### Written exercise
Render this sentence from the Ohio insurance tax case in Spanish: "The insurance companies distributed these manuals to their employees and agents in order that these individuals could determine premium rates."

### Text excerpt
• • •
Supreme Court of Ohio
Dec 29, 1965
213 N.E.2d 175 (Ohio 1965)

Summary

In Celina, two domestic insurance companies applied for exemption from the sales and use tax for manuals they had purchased to comply with Ohio Department of Insurance requirements. The insurance companies distributed these manuals to their employees and agents in order that these individuals could determine premium rates.

Summary of this case from Mutual Holding Co. v. Limbach

Opinion

Nos. 39142 and 39143

Decided December 29, 1965.

Taxation — Sales and use tax — Statutory exceptions strictly construed — Sale of thing as evidence of contract of insurance — Purchase and use of manuals by insurance companies — Not evidence of insurance contract — Amenable to sales and use tax.

1. Statutes relating to the exemption or exception from sales or use taxes are to be strictly construed, and one claiming such exemption or exception must affirmatively show his right thereto. ( L.A. Wells Construction Co. v. Bowers, Tax Commr., 164 Ohio St. 357, followed.)

2. Applicable Section 5739.01 (E) (5), Revised Code, a part of the Sales Tax Act, makes all retail sales subject to the sales tax except those where the purpose of the consumer, comprehending an insurance company, is "to resell, hold, use, or consume the thing transferred as evidence of a contract of insurance," and applicable Section 5741.01 (C) (4), Revised Code, a part of the Use Tax Act, levies a tax upon the use or other consumption of tangible personal property in this state, with the same exception contained in Section 5739.01 (E) (5), Revised Code.

3. The purchase and use of manuals and manual sheets by insurance companies doing business in this state, such manuals and manual sheets not constituting evidence of contracts of insurance, are amenable to the imposition and collection of sales and use taxes, and the blanket tax exemptions as to domestic insurance companies contained in Section 5725.25, Revised Code, enacted and effective prior to the adoption of the Sales and Use Tax Acts, may not be invoked to excuse liability on the purchase and use of such manuals and manual sheets, the legislative intent as expressed in Section 5739.01 (E) (5), Revised Code, and Section 5741.01 (C) (4), Revised Code, being to the contrary.

APPEALS from the Court of Appeals for Mercer County.

The Tax Commissioner of Ohio confirmed, as modified, certain deficiency sales and use tax assessments theretofore made against the two appellees herein, The Celina Mutual Insurance Company and The National Mutual Insurance Company, domestic insurance companies, over the audit period from January 1, 1958, to June 30, 1961, and covering manuals and replacement sheets.
• • •
### Record list
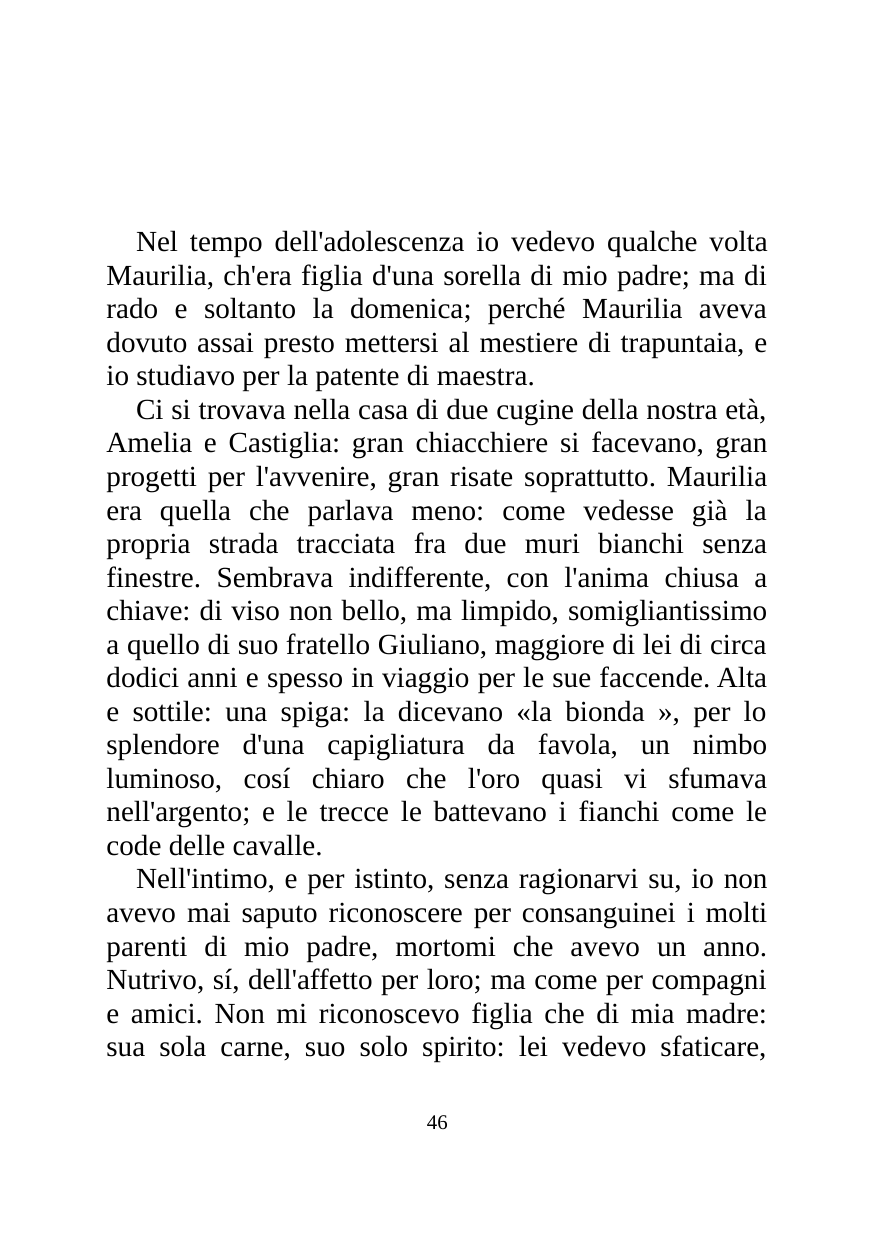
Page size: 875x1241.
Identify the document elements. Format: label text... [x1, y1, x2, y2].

text Ci si trovava nella casa di due cugine della nostra età, Amelia e Castiglia: gran chiacchiere si facevano, gran progetti per l'avvenire, gran risate soprattutto. Maurilia era quella che parlava meno: come vedesse già la propria strada tracciata fra due muri bianchi senza finestre. Sembrava indifferente, con l'anima chiusa a chiave: di viso non bello, ma limpido, somigliantissimo a quello di suo fratello Giuliano, maggiore di lei di circa dodici anni e spesso in viaggio per le sue faccende. Alta e sottile: una spiga: la dicevano «la bionda », per lo splendore d'una capigliatura da favola, un nimbo luminoso, cosí chiaro che l'oro quasi vi sfumava nell'argento; e le trecce le battevano i fianchi come le code delle cavalle. [106, 392, 768, 862]
text Nel tempo dell'adolescenza io vedevo qualche volta Maurilia, ch'era figlia d'una sorella di mio padre; ma di rado e soltanto la domenica; perché Maurilia aveva dovuto assai presto mettersi al mestiere di trapuntaia, e io studiavo per la patente di maestra. [106, 224, 768, 392]
text Nell'intimo, e per istinto, senza ragionarvi su, io non avevo mai saputo riconoscere per consanguinei i molti parenti di mio padre, mortomi che avevo un anno. Nutrivo, sí, dell'affetto per loro; ma come per compagni e amici. Non mi riconoscevo figlia che di mia madre: sua sola carne, suo solo spirito: lei vedevo sfaticare, [106, 862, 768, 1063]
• • •
### Complete answer
Las compañías de seguros distribuyeron estos manuales entre sus empleados y agentes para que estas personas pudieran determinar las tarifas de las primas.